An often neglected curiosity is the disproportionally important role of the tribe of Benjamin in the development of Israel, or even the very pattern of redemption displayed by the Bible:
The city of Jerusalem was originally assigned to Benjamin (Joshua 18:28, Judges 1:21). The tribe of Benjamin was decimated after the atrocities committed in Gibeah (Judges 19-21) but still, a generation later Israel's first king was from the surviving remnant of Benjamin (1 Samuel 9:1). Mordecai, whose adopted daughter Esther helped to avoid Israel's annihilation, was a Benjaminite (Esther 2:5). And the apostle Paul, who authored half the New Testament, was from the tribe of Benjamin as well (Philippians 3:5).

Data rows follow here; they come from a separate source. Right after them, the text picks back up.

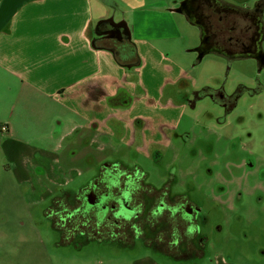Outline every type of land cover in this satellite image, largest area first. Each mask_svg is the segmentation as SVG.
<instances>
[{
	"label": "flooded vegetation",
	"instance_id": "flooded-vegetation-1",
	"mask_svg": "<svg viewBox=\"0 0 264 264\" xmlns=\"http://www.w3.org/2000/svg\"><path fill=\"white\" fill-rule=\"evenodd\" d=\"M108 14L94 35L104 37L113 24L126 27L119 7ZM121 37L126 42V32ZM122 43L114 48L129 51ZM230 71L202 86L183 77L166 86L160 99L166 121L157 126L129 115L141 89L109 97L117 113L101 132L90 125L71 148L77 156L85 144L84 170L50 181L55 186L40 201L27 198L23 214L31 226L44 220L57 234L56 249L106 251L81 264H264V131H239L232 123L243 110L259 107L264 85L231 88ZM185 115L191 118L186 123Z\"/></svg>",
	"mask_w": 264,
	"mask_h": 264
},
{
	"label": "crops",
	"instance_id": "crops-1",
	"mask_svg": "<svg viewBox=\"0 0 264 264\" xmlns=\"http://www.w3.org/2000/svg\"><path fill=\"white\" fill-rule=\"evenodd\" d=\"M114 1L121 6L122 17L129 25L123 27L126 37L124 31L121 33L126 38L124 49L135 51L141 65L127 68L117 60V52L105 47L106 38L109 43L116 40L117 45L120 37H102L94 44L93 29L103 23L111 10L105 0H0V69L19 83L15 84L18 99H23L24 104L19 110H10L8 117L35 123L39 105L52 108L49 113L53 114L48 123L41 120L39 131L32 132L31 141L24 142L27 148L20 152L21 157H26L23 169L27 175L18 181L29 185L26 193L29 200H39V184L45 181L44 177L57 182L67 174L79 175L84 170V161L80 159L85 156V144L77 156L71 154V148L85 139L90 125L94 124L98 127L96 132H101L105 129L104 121L117 113L116 106L108 103L109 97L116 99L122 91L135 86L141 89V100L129 113L130 117L149 118L153 126L166 121L160 104L163 90L177 83L186 69L173 79L169 76L172 72L162 70L153 61L150 64L141 53L137 28L133 29L134 34L131 32L130 15L132 9L181 14L176 8L184 0ZM117 27L121 26L113 24V29L106 31ZM39 99H44V103ZM49 101L52 106H46ZM12 128L9 126L5 132L1 125L2 145L15 142L6 136ZM73 131L79 132L62 145L61 140Z\"/></svg>",
	"mask_w": 264,
	"mask_h": 264
},
{
	"label": "rangeland",
	"instance_id": "rangeland-1",
	"mask_svg": "<svg viewBox=\"0 0 264 264\" xmlns=\"http://www.w3.org/2000/svg\"><path fill=\"white\" fill-rule=\"evenodd\" d=\"M224 1L252 9L259 0ZM130 19L131 32L133 33V29L137 28L141 53L150 64L153 61L162 70L172 72L169 74L171 78H177L176 75L186 69L179 75V80L181 77L188 78L191 86H202L211 82L215 75L225 74L227 60L224 57L209 54L198 63L197 52L185 51L197 48L201 44L200 29L192 25L185 15L132 9ZM196 62L198 64L195 65ZM192 65L195 66L193 69L190 68ZM258 80L264 85V70H259L255 59L236 60L229 74L228 85L234 88L238 83H242L254 87ZM15 81L13 76L0 69V123H2V131L5 132L9 131V126L13 127V131L6 136L7 139L15 140L14 143L6 142L7 146H5L2 145L3 138L0 139V264H81L84 260L96 262L99 258H104L106 251L89 247L82 251L80 245L76 248L56 249L53 245L57 234L43 224L44 220L39 219V228H34L27 219V214H23V209L27 205L26 193L29 189L18 181L20 177L27 175L23 169L26 157H21L20 152L27 148L24 142L31 141L34 136L32 132L39 131L41 120L48 123L53 119V114L49 113L52 108L39 105V117L35 123H26L17 118L10 120L8 117L10 110L15 108L19 110L24 105L23 99H18L19 92L15 84L19 83ZM43 98L46 100L45 97ZM44 99H39V102L44 103ZM256 101L260 102L257 109L243 110L240 114L237 112V116L232 119L233 125L239 131L248 129L255 134L258 133L259 128L264 131V92ZM49 103L46 106H52V102ZM64 112L66 113L65 109ZM44 113L48 115L42 118ZM18 114L16 112V116ZM247 118L252 121L249 125ZM182 119L186 123L191 118L185 115ZM31 129L33 131H30ZM261 148L259 153L264 156V138ZM43 179L46 187L39 184V201L46 191L50 188L52 190L55 186L50 182L49 177ZM63 228L64 226H60V229ZM105 256L108 258L113 254L107 253ZM170 264L174 262L170 261Z\"/></svg>",
	"mask_w": 264,
	"mask_h": 264
},
{
	"label": "water",
	"instance_id": "water-1",
	"mask_svg": "<svg viewBox=\"0 0 264 264\" xmlns=\"http://www.w3.org/2000/svg\"><path fill=\"white\" fill-rule=\"evenodd\" d=\"M109 8L121 6L114 0H105ZM176 12L185 15L190 23L200 29L201 44L189 51L198 53V60L201 61L206 55L216 54L224 57L227 62V70L232 69L235 60L255 59L260 64V70L264 68V2L252 9L232 5L224 0H184L180 2ZM126 28L128 21L124 22ZM123 27V25H119ZM96 27H99L98 25ZM125 29V28H124ZM109 31L104 38L112 36V39L119 38L118 45L122 43V31ZM129 32V29L127 30ZM97 32V28H95ZM118 35V36H117ZM94 44L98 43L102 35L95 34ZM116 41V40H115ZM115 41L109 43L105 40V47L117 52V60L121 63L140 64L137 53L133 50L121 53L114 48ZM126 42L122 43L120 49H124ZM119 51V52H118ZM121 53V54H120ZM131 56L127 59V56ZM125 56V58L123 57Z\"/></svg>",
	"mask_w": 264,
	"mask_h": 264
},
{
	"label": "built area",
	"instance_id": "built-area-1",
	"mask_svg": "<svg viewBox=\"0 0 264 264\" xmlns=\"http://www.w3.org/2000/svg\"><path fill=\"white\" fill-rule=\"evenodd\" d=\"M4 128V127H3Z\"/></svg>",
	"mask_w": 264,
	"mask_h": 264
}]
</instances>
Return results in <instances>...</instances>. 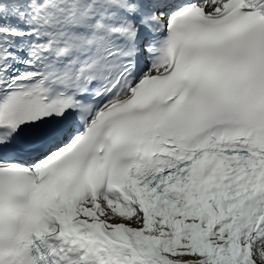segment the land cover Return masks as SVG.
Segmentation results:
<instances>
[{
	"label": "snow or ice",
	"instance_id": "6c2138e0",
	"mask_svg": "<svg viewBox=\"0 0 264 264\" xmlns=\"http://www.w3.org/2000/svg\"><path fill=\"white\" fill-rule=\"evenodd\" d=\"M0 264H264V0H0Z\"/></svg>",
	"mask_w": 264,
	"mask_h": 264
}]
</instances>
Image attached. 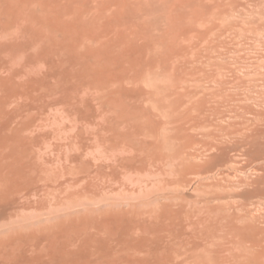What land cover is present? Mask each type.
Returning <instances> with one entry per match:
<instances>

The other men named Benjamin are:
🔼Etymology of the name Benjamin
The name Benjamin consists of two elements, the first one being the common Hebrew noun בן (ben), meaning son:
בן
The noun בן (ben) means son, or more general: a member of one particular social or economic node — called a "house", which is built upon the instructions of one אב ('ab), or "father" — within in a larger economy (hence: the "sons of the prophet" are the members of the prophet-class; the prophets). This noun obviously resembles the verb בנה (bana), to build, and the noun אבן ('eben), stone.
Our noun's feminine version, namely בת (bat), means daughter, which resembles the noun בית (bayit), meaning house. Sometimes our noun is contracted into a single letter ב, whose name beth comes from בית (bayit) and means "house" as well. As a prefix, the letter ב (be) means "in." The word for mother, אם ('em), is highly similar to that of tribe or people, אמה ('umma).
The second part of the name Benjamin comes from the noun ימין (yamin), meaning right hand or right side, from the root ימן:
ימן
The root ימן (ymn) is of unclear pedigree and meaning but it has to do with both the right hand side and the southern direction, which are both decidedly positive (whereas left and north have negative connotations). This also indicates that one normally faces east, which corresponds to the past.
Noun ימין (yamin) means right, i.e. right hand, side or the right of other parts of the body. Adjective ימיני (yemini) meaning on the right. Verb ימן (yaman) means to go or choose the right or use the right hand. Adjective ימני (yemani) meaning right hand or right. Noun תימן (teman) meaning south.
Note that 2 Chronicles 3:17 speaks of the two pillars of Solomon's temple: שם־הימיני יכין means "the name of the one on the right was Jachin," which uses the word ימיני which is identical to our name Yemenite.
🔼Benjamin meaning
The name Benjamin means Son Of The Right Hand (meaning, Son Of Strength; Son Of The South).